A long ago tradition of flower baskets and dancing around the May pole

By LAURA K. DEAL

Photos Carnegie Library of Local History, Boulder CO

As April moves into May, many people’s minds turn to Mother's Day, and the gifting of flowers associated with that holiday. But there is another May holiday deeply associated with the return of flowers in the spring. If you’re of a certain age, perhaps you celebrated the coming of spring on May 1st by making a paper May Day Basket as a child. I remember being in grade school in the 1960s and making a basket out of folded paper, tucking early blooming flowers and maybe a piece or two of candy into it, and then hanging the basket of flowers on the neighbor’s door, ringing the bell and running to hide. The recipient was expected to give chase and try to kiss the basket giver, though the chasing was more fun than the kissing at that young age, and there wasn’t very often an actual kiss.  

The custom was dying out in the 1960s, but was remembered by Franklin Folsom who was born in 1907 in Boulder. His father, Fred, coached CU football and taught at the CU Law School, and gave his name to both Folsom Field and Folsom Street in Boulder. The younger Folsom grew up to be a prolific writer and was one of the many subjects of the Maria Rogers Oral History Program conducted by the Boulder Public Library. He recalled the horror he felt on a May Day when he was six or seven, around 1913 or 1914, when his mother urged him to deliver a May Day basket to a neighbor girl.

“What you did on May Day according to my mother was pick flowers and take them to young ladies. Well, at the age of six or seven I wasn't quite up to that, but she insisted that I go out and pick Johnny-jump-ups, put them in a little basket and take them...where a new family had moved in with a nice young girl...I got out there and dropped this scrunched up little bunch of flowers on the front porch and fled. I cordially disliked that young girl – a totally irrational emotion – for years!” Chasing and kissing weren’t apparently involved in the tradition in the early 1900s, but just the thought of leaving flowers was enough to sour Franklin Folsom to the whole thing.

Boulder school children also celebrated May Day in the early 1900s with a pageant and dance attended by parents and neighbors. The girls wore white dresses and stockings, with flowers in their hair, and the boys wore white shirts and black pants. The children walked in procession past the spectators and danced around the May Pole. This dance, which involves weaving ribbons around a tall pole, has ancient origins in Europe, India, and elsewhere in the world. The May Pole dance, originally a ritual to ensure the earth's fertility, eventually evolved into a simple celebration of the return of spring. It’s a tradition that continues today in some schools, like Boulder’s Shining Mountain Waldorf School.

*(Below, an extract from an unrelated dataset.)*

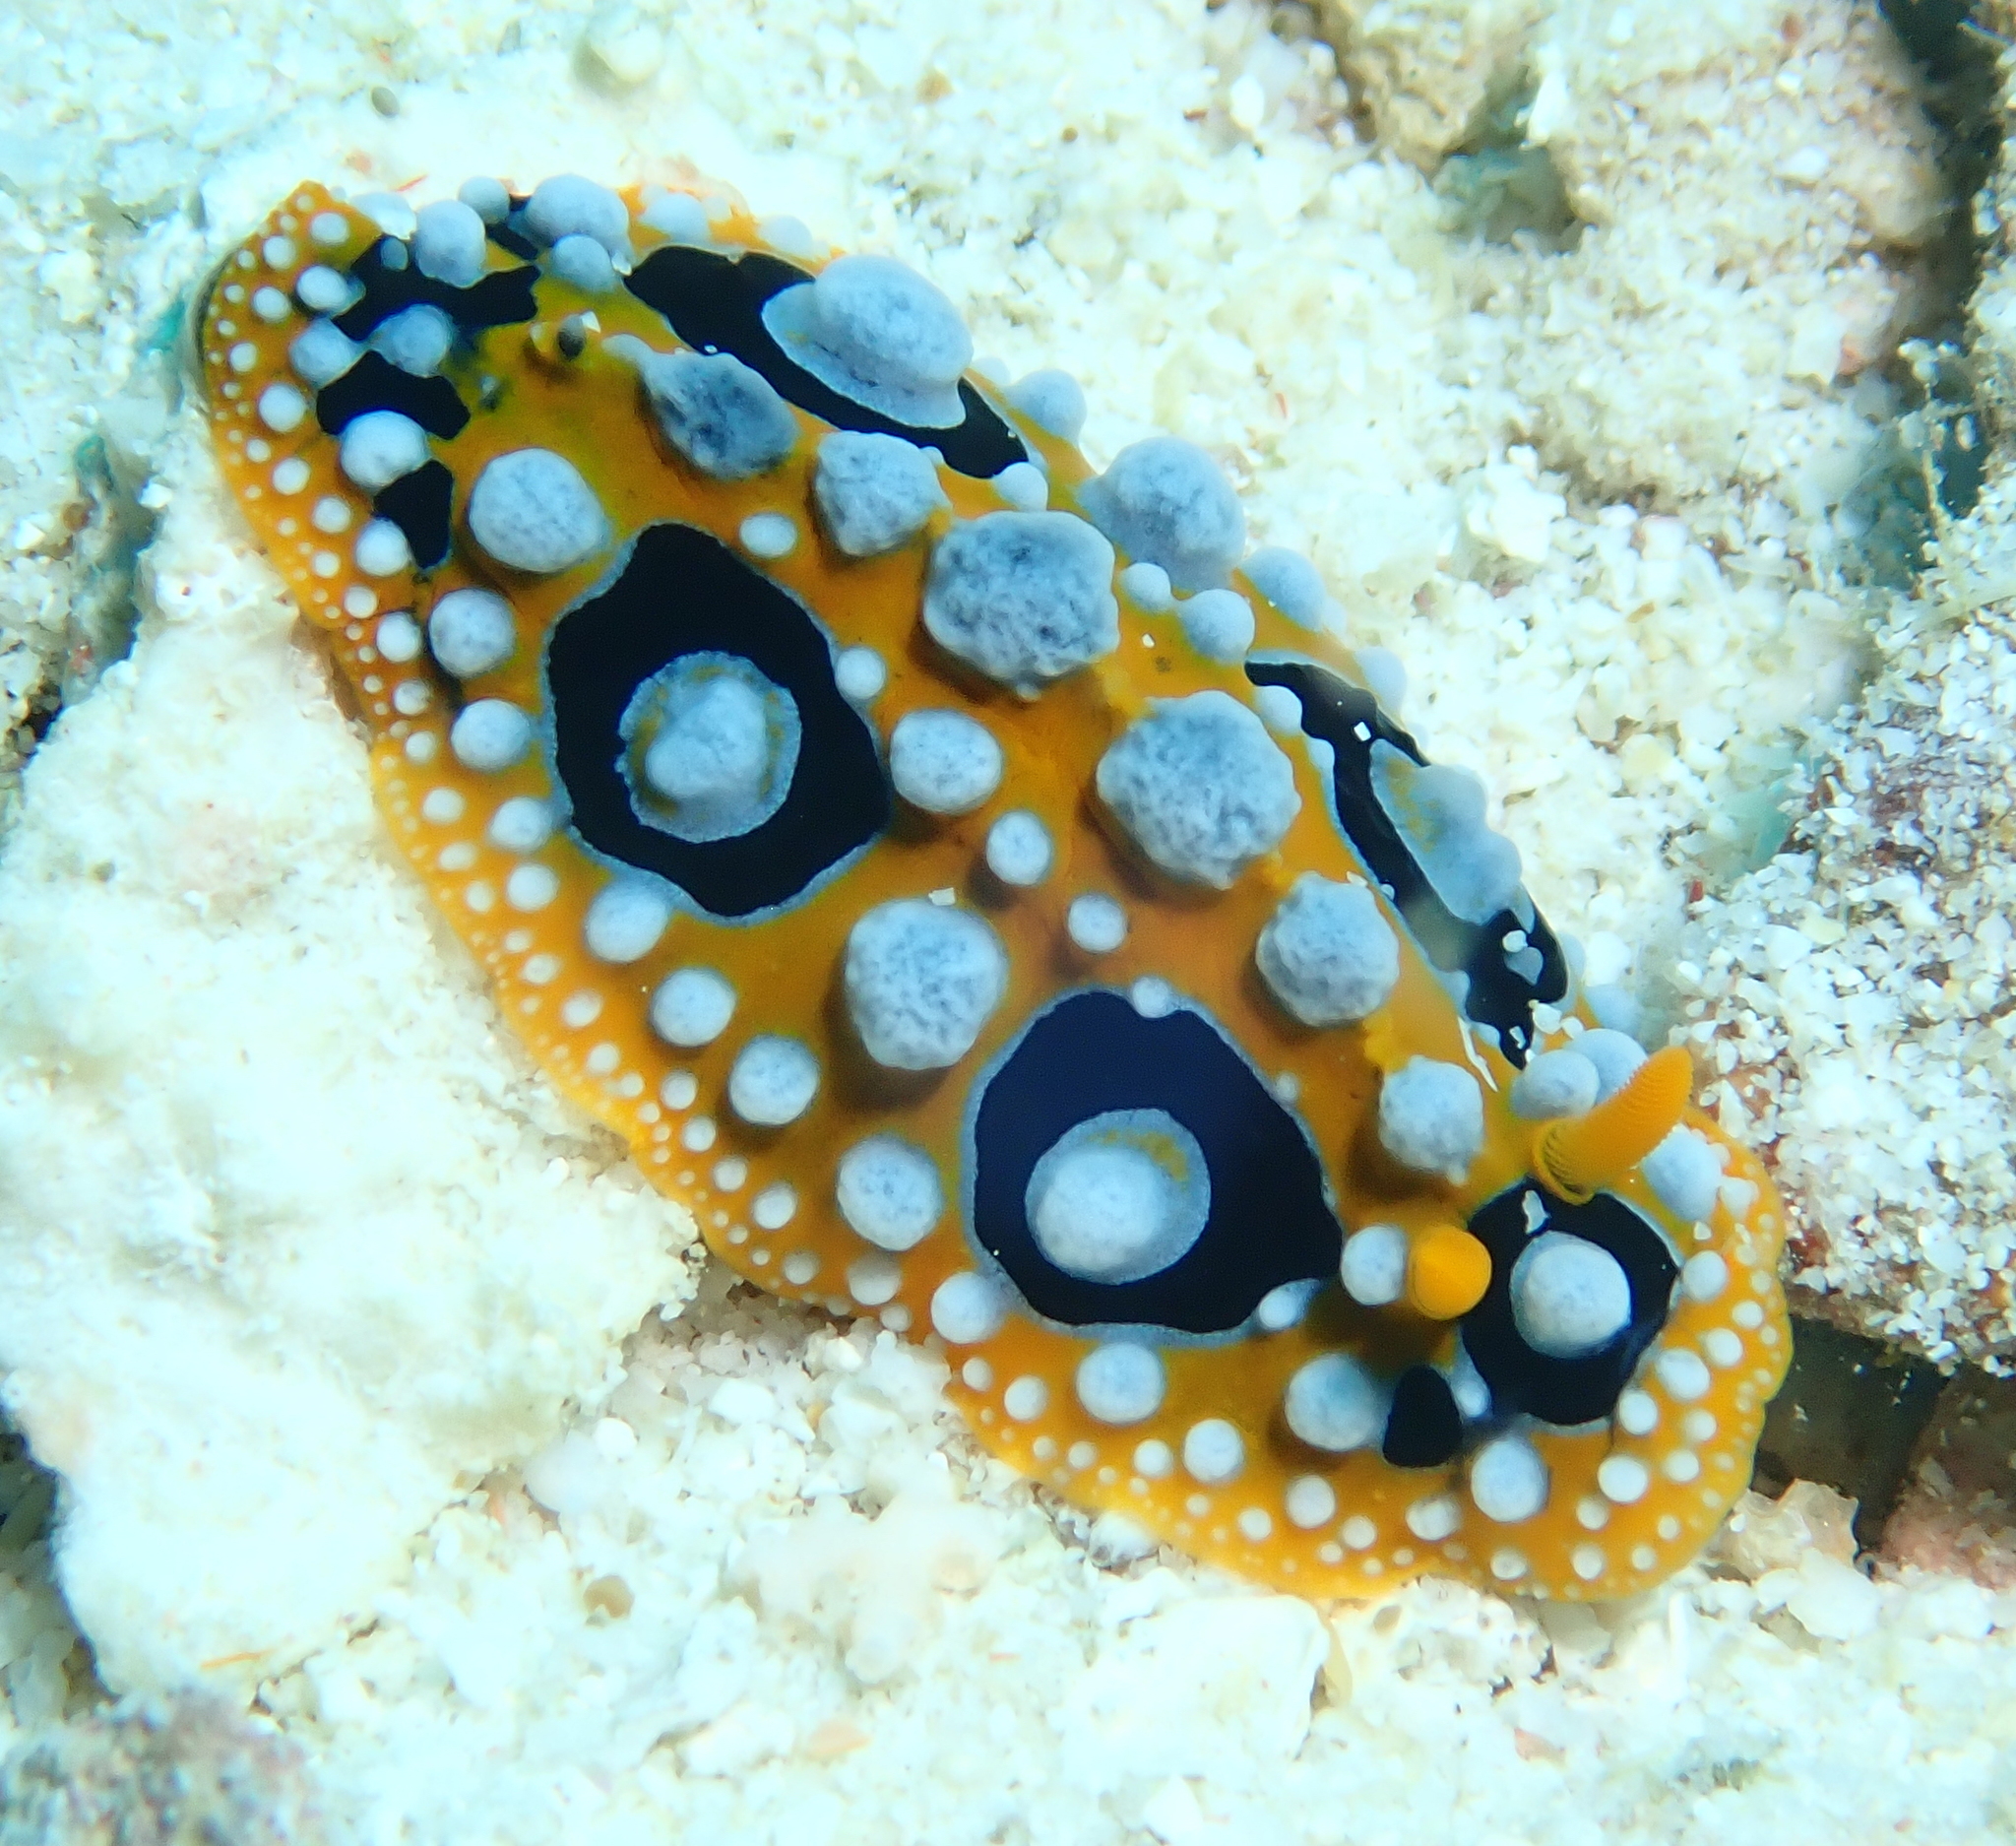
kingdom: Animalia
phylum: Mollusca
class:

Irene Smith Lybarger, another old-timer in Boulder, told her oral history interviewer that she remembered “May Pole dances. It was about planting time for the farmers…at school we did a May Pole every year…with crepe paper. We’d wind the [flag] pole and have a big time with it.”

It wasn’t just the young children celebrating May Day, though. From 1911 to 1924, women at the University of Colorado put on a May Day Fete as a way to raise money for a campus building of their own. They wanted a dormitory, with their own dining hall and gymnasium, and they raised quite a bit of money over the years, but when the First World War got underway, all building resources were dedicated to the war effort, and the women eventually donated their money toward a pipe organ for Macky Auditorium.

These days, May Day celebrations are much harder to find. What can you do if you can’t find a dozen friends and a May Pole to dance around, or if you don’t want to ring your neighbor’s doorbell and run? You could always bring flowers or some candy to a friend or neighbor and tell them a little bit about the days in Boulder when May Day was celebrated with dances and baskets and flowers.